Pete Carroll, head football coach at the University of Southern California, came in at No. 1, with a combined pay-and-benefits package of $4.4-million — outearning USC’s president, Steven B. Sample, by four to one, as Jeffrey Brainard, a reporter for The Chronicle, notes in his article about the report. David N. Silvers, a dermatologist at Columbia University, placed a close second with $4.3-million.

In fact, 46 medical administrators and professors took home over $1-million, while “11 medical personnel were among the 14 college employees of all job types who earned more than $2-million,” Brainard writes.
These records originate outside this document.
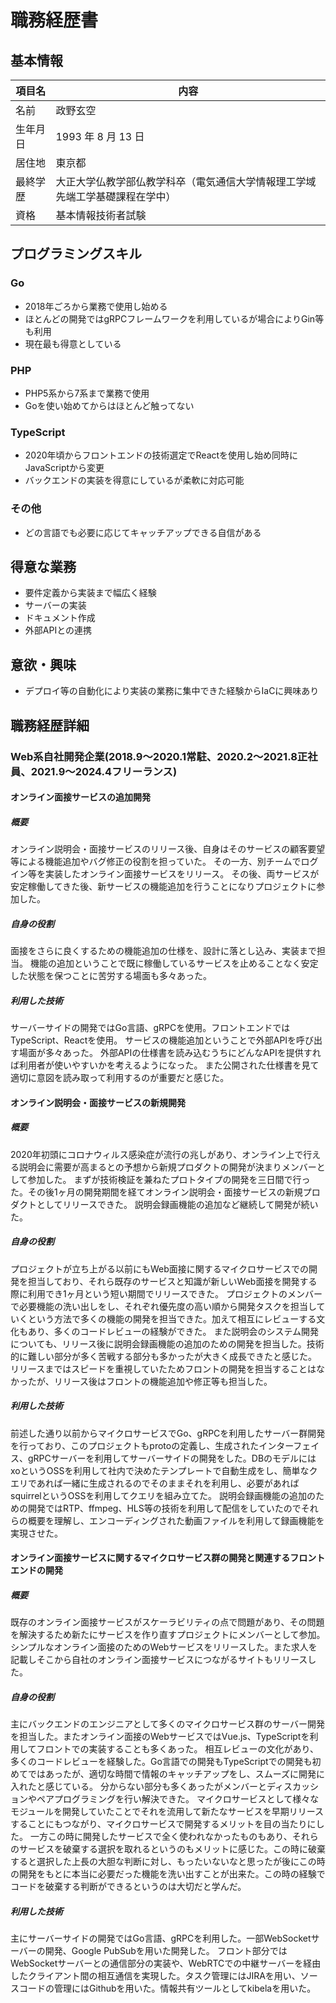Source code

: # 職務経歴書

## 基本情報

|項目名|内容|
|----|----|
|名前|政野玄空|
|生年月日|1993 年 8 月 13 日|
|居住地|東京都|
|最終学歴|大正大学仏教学部仏教学科卒（電気通信大学情報理工学域先端工学基礎課程在学中）|
|資格|基本情報技術者試験|

## プログラミングスキル
### Go 
- 2018年ごろから業務で使用し始める
- ほとんどの開発ではgRPCフレームワークを利用しているが場合によりGin等も利用
- 現在最も得意としている

### PHP
- PHP5系から7系まで業務で使用
- Goを使い始めてからはほとんど触ってない

### TypeScript
- 2020年頃からフロントエンドの技術選定でReactを使用し始め同時にJavaScriptから変更
- バックエンドの実装を得意にしているが柔軟に対応可能

### その他
- どの言語でも必要に応じてキャッチアップできる自信がある
## 得意な業務
- 要件定義から実装まで幅広く経験
- サーバーの実装
- ドキュメント作成
- 外部APIとの連携

## 意欲・興味
- デプロイ等の自動化により実装の業務に集中できた経験からIaCに興味あり

## 職務経歴詳細
### Web系自社開発企業(2018.9〜2020.1常駐、2020.2〜2021.8正社員、2021.9〜2024.4フリーランス)

#### オンライン面接サービスの追加開発

##### 概要
オンライン説明会・面接サービスのリリース後、自身はそのサービスの顧客要望等による機能追加やバグ修正の役割を担っていた。
その一方、別チームでログイン等を実装したオンライン面接サービスをリリース。
その後、両サービスが安定稼働してきた後、新サービスの機能追加を行うことになりプロジェクトに参加した。

##### 自身の役割
面接をさらに良くするための機能追加の仕様を、設計に落とし込み、実装まで担当。
機能の追加ということで既に稼働しているサービスを止めることなく安定した状態を保つことに苦労する場面も多々あった。

##### 利用した技術
サーバーサイドの開発ではGo言語、gRPCを使用。フロントエンドではTypeScript、Reactを使用。
サービスの機能追加ということで外部APIを呼び出す場面が多々あった。
外部APIの仕様書を読み込むうちにどんなAPIを提供すれば利用者が使いやすいかを考えるようになった。
また公開された仕様書を見て適切に意図を読み取って利用するのが重要だと感じた。

#### オンライン説明会・面接サービスの新規開発

##### 概要
2020年初頭にコロナウィルス感染症が流行の兆しがあり、オンライン上で行える説明会に需要が高まるとの予想から新規プロダクトの開発が決まりメンバーとして参加した。
まずが技術検証を兼ねたプロトタイプの開発を三日間で行った。その後1ヶ月の開発期間を経てオンライン説明会・面接サービスの新規プロダクトとしてリリースできた。
説明会録画機能の追加など継続して開発が続いた。

##### 自身の役割
プロジェクトが立ち上がる以前にもWeb面接に関するマイクロサービスでの開発を担当しており、それら既存のサービスと知識が新しいWeb面接を開発する際に利用でき1ヶ月という短い期間でリリースできた。
プロジェクトのメンバーで必要機能の洗い出しをし、それぞれ優先度の高い順から開発タスクを担当していくという方法で多くの機能の開発を担当できた。加えて相互にレビューする文化もあり、多くのコードレビューの経験ができた。
また説明会のシステム開発についても、リリース後に説明会録画機能の追加のための開発を担当した。技術的に難しい部分が多く苦戦する部分も多かったが大きく成長できたと感じた。
リリースまではスピードを重視していたためフロントの開発を担当することはなかったが、リリース後はフロントの機能追加や修正等も担当した。

##### 利用した技術
前述した通り以前からマイクロサービスでGo、gRPCを利用したサーバー群開発を行っており、このプロジェクトもprotoの定義し、生成されたインターフェイス、gRPCサーバーを利用してサーバーサイドの開発をした。DBのモデルにはxoというOSSを利用して社内で決めたテンプレートで自動生成をし、簡単なクエリであれば一緒に生成されるのでそのままそれを利用し、必要があればsquirrelというOSSを利用してクエリを組み立てた。
説明会録画機能の追加のための開発ではRTP、ffmpeg、HLS等の技術を利用して配信をしていたのでそれらの概要を理解し、エンコーディングされた動画ファイルを利用して録画機能を実現させた。

#### オンライン面接サービスに関するマイクロサービス群の開発と関連するフロントエンドの開発

##### 概要
既存のオンライン面接サービスがスケーラビリティの点で問題があり、その問題を解決するため新たにサービスを作り直すプロジェクトにメンバーとして参加。
シンプルなオンライン面接のためのWebサービスをリリースした。また求人を記載しそこから自社のオンライン面接サービスにつながるサイトもリリースした。

##### 自身の役割
主にバックエンドのエンジニアとして多くのマイクロサービス群のサーバー開発を担当した。またオンライン面接のWebサービスではVue.js、TypeScriptを利用してフロントでの実装することも多くあった。
相互レビューの文化があり、多くのコードレビューを経験した。Go言語での開発もTypeScriptでの開発も初めてではあったが、適切な時間で情報のキャッチアップをし、スムーズに開発に入れたと感じている。
分からない部分も多くあったがメンバーとディスカッションやペアプログラミングを行い解決できた。
マイクロサービスとして様々なモジュールを開発していたことでそれを流用して新たなサービスを早期リリースすることにもつながり、マイクロサービスで開発するメリットを目の当たりにした。
一方この時に開発したサービスで全く使われなかったものもあり、それらのサービスを破棄する選択を取れるというのもメリットに感じた。この時に破棄すると選択した上長の大胆な判断に対し、もったいないなと思ったが後にこの時の開発をもとに本当に必要だった機能を洗い出すことが出来た。この時の経験でコードを破棄する判断ができるというのは大切だと学んだ。

##### 利用した技術
主にサーバーサイドの開発ではGo言語、gRPCを利用した。一部WebSocketサーバーの開発、Google PubSubを用いた開発した。
フロント部分ではWebSocketサーバーとの通信部分の実装や、WebRTCでの中継サーバーを経由したクライアント間の相互通信を実現した。タスク管理にはJIRAを用い、ソースコードの管理にはGithubを用いた。情報共有ツールとしてkibelaを用いた。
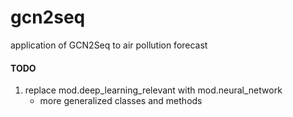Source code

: # gcn2seq
application of GCN2Seq to air pollution forecast

#### TODO
1. replace mod.deep_learning_relevant with mod.neural_network
   * more generalized classes and methods
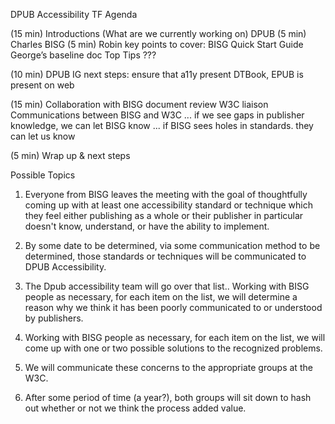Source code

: DPUB Accessibility TF Agenda

(15 min) Introductions (What are we currently working on)
    DPUB (5 min) Charles 
    BISG (5 min) Robin
    key points to cover: BISG Quick Start Guide
    George’s baseline doc
    Top Tips
    ???
 
(10 min) DPUB IG next steps: ensure that a11y present DTBook, EPUB is present on web

(15 min) Collaboration with BISG
  document review
  W3C liaison
      Communications between BISG and W3C
      ... if we see gaps in publisher knowledge, we can let BISG know
      ... if BISG sees holes in standards. they can let us know
  
(5 min) Wrap up & next steps

Possible Topics
1. Everyone from BISG leaves the meeting with the goal of thoughtfully coming up with at least one accessibility standard 
   or technique which they feel either publishing as a whole or their publisher in particular doesn't know, understand, 
   or have the ability to implement.

2. By some date to be determined, via some communication method to be determined, those standards 
   or techniques will be communicated to DPUB Accessibility.

3. The Dpub accessibility team will go over that list.. Working with BISG people as necessary, 
   for each item on the list, we will determine a reason why we think it has been poorly communicated 
   to or understood by publishers.

4. Working with BISG people as necessary, for each item on the list, we will come up with one or two possible solutions 
   to the recognized problems.

5. We will communicate these concerns to the appropriate groups at the W3C.

6. After some period of time (a year?), both groups will sit down to hash out whether or not we think the process added value.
He notes that even E. Gordon Gee, who was the most-handsomely paid private-college president in 2006-7 when he still led Vanderbilt (he’s since returned to the top post at Ohio State University), “made less than two medical administrators there.” Unlike presidents, though, many medical-school professors “generate much of their own pay, through revenue from seeing patients and from research grants,” Brainard points out.

Still, what rankles many people isn’t so much the size of presidents’ and other top administrators’ paychecks, but rather the enormous and ever-widening pay disparity between them and most faculty members, Patrick M. Callan, president of the National Center for Public Policy and Higher Education, observes in a New York Times article about The Chronicle report:

“When you have college presidents making $1 million, you’re going to have $800,000 provosts and $500,000 deans,” [he] said. “It may be reasonable for these people to be well paid, but if faculty’s getting 2 percent raises, I don’t see why senior administrators who are already high-paid should get much larger increases. It reflects a set of values that is not the way most Americans think of higher education.”